Aunque Cato estaba exento de servicio hasta que se hubiera recuperado por completo de sus quemaduras, se encontró con que necesitaba ocupar el tiempo haciendo algo útil. Macro se burló de su petición de ayudarle a ponerse al día con la administración. La mayoría de veteranos trataban por todos los medios de tener el mayor tiempo libre posible, y habían aprendido todos las trampas y triquiñuelas posibles para abandonar el servicio. Cuando Cato se personó en la tienda del centurión y se ofreció a ayudar, el primer impulso de Macro fue preguntarle qué tramaba el optio en realidad.
– Sólo quiero hacer algo útil, señor. -Ya veo -respondió Macro al tiempo que se rascaba la barbilla con un aire meditabundo-. Algo útil, ¿eh?
– Sí, señor. -¿Por qué? -Me aburro, señor.
– ¿Te aburres? -contestó Macro con verdadero horror. La posibilidad de rechazar la oportunidad de disfrutar del abanico de actividades que un legionario podía desarrollar estando fuera de servicio era algo que nunca había considerado. Reflexionó unos momentos sobre el asunto. Cualquier optio normal hubiera ideado algún truco para hacerse con alguna ración extra o alguna paga de la contaduría de la centuria. Pero Cato había hecho gala de una integridad deplorable en su administración de los archivos de la centuria. En sus momentos más benévolos, Macro suponía que Cato debía de estar dirigiendo su poderosa inteligencia hacia alguna oportunidad, que hasta la fecha se le había pasado por alto, de enriquecimiento personal a costa del ejército. En sus momentos menos benévolos atribuía la escrupulosidad del muchacho a la ignorancia de juventud con respecto a las costumbres del ejército, una actitud que la experiencia acabaría enmendando.
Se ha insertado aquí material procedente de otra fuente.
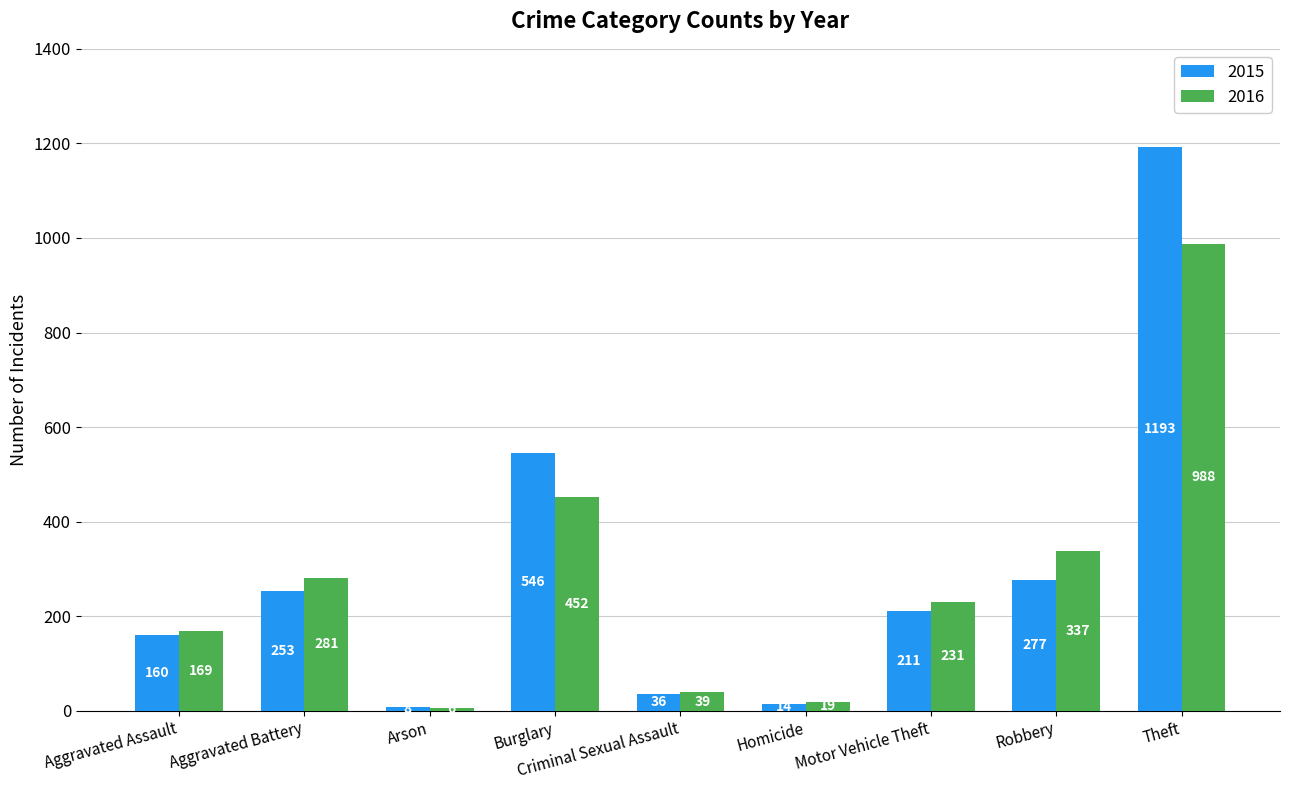

Reading right to left, what are all the values shown in this chart?

2015: 1193	277	211	14	36	546	8	253	160
2016: 988	337	231	19	39	452	6	281	169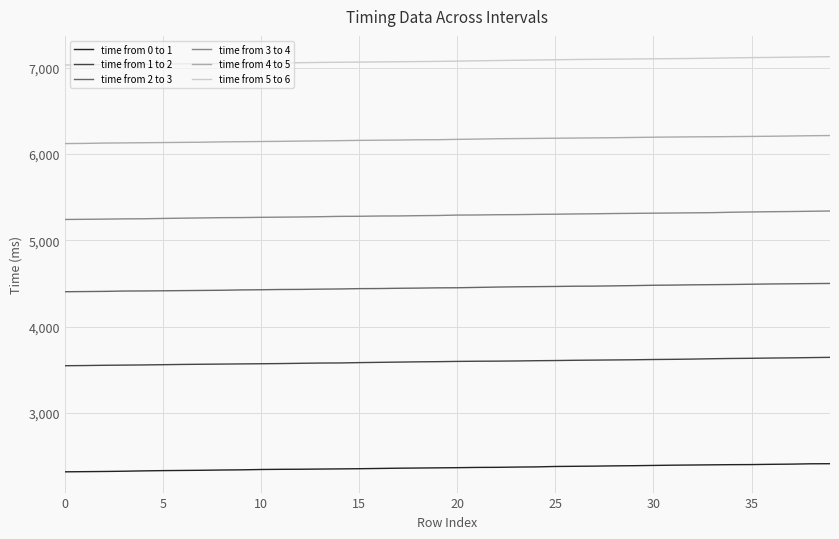

Rank the series by their maximum value, from lowest to highest.

time from 0 to 1, time from 1 to 2, time from 2 to 3, time from 3 to 4, time from 4 to 5, time from 5 to 6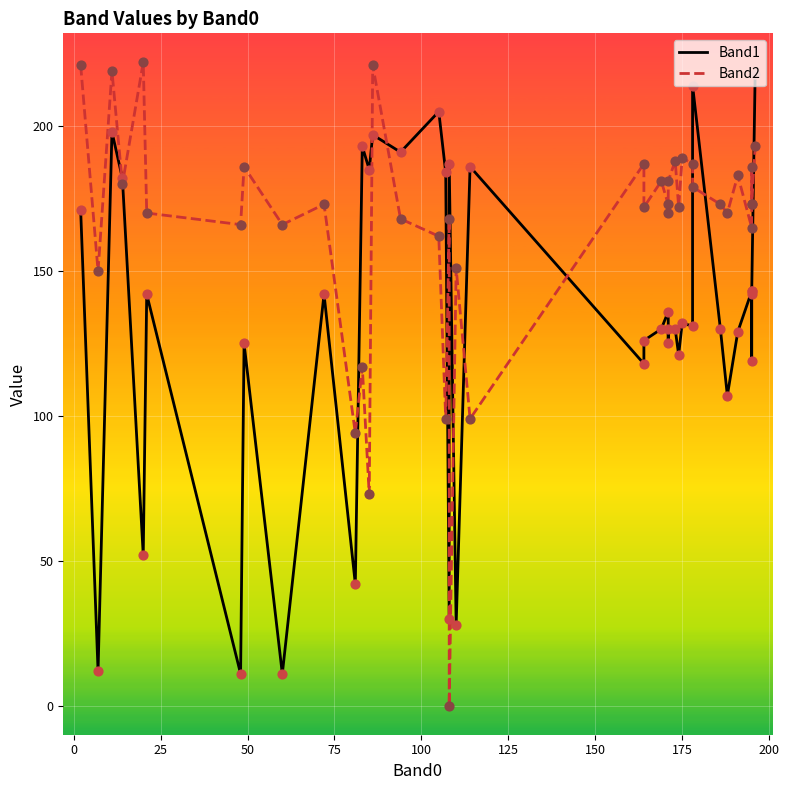

Which series has the largest total across all categories?

Band2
Pero allí estaba, disconforme con su situación de exención del servicio y, aunque pareciera mentira, solicitando algo que hacer. -Bueno, déjame pensar -dijo Macro-. Hace falta saldar las cuentas de los fallecidos. ¿Qué te parece eso?
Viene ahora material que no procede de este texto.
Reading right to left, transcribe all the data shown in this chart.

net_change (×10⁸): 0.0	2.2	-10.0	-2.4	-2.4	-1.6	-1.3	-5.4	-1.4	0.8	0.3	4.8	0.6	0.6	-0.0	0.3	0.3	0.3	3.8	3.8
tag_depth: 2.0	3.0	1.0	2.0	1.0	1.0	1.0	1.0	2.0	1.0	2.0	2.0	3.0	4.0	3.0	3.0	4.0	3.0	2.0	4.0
– Muy bien, señor. Empezaré ahora mismo. Mientras el desconcertado centurión miraba, Cato abrió la tapa del arcón donde se guardaban los documentos de la centuria y con cuidado extrajo las cuentas financieras y los testamentos de todos los soldados señalados como «baja por defunción» en el resumen de efectivos más reciente. Antes de que pudieran validarse los testamentos, todas las cuentas de los fallecidos tenían que ponerse al día y deducir todos los gastos de los artículos del equipo de los ahorros acumulados. El valor neto del patrimonio del legionario se repartía de acuerdo con los términos establecidos en su testamento. Si no había ninguna declaración de últimas voluntades, ya fuera oral o escrita, entonces, estrictamente hablando, el patrimonio se concedía al pariente varón de más edad. Pero en la práctica, la mayoría de los centuriones afirmaban que el hombre había hecho un testamento oral en el que legaba sus bienes materiales a los fondos funerarios de la unidad. Tales fuentes de ingresos adicionales eran necesarias en el servicio activo para financiar la enorme cantidad de lápidas conmemorativas que hacían falta. El aumento de la demanda incrementaba los precios, y el dolor que sentían los mamposteros de la legión por la muerte de sus compañeros quedaba en cierta medida mitigado con las considerables sumas que podían ganar preparando sus lápidas.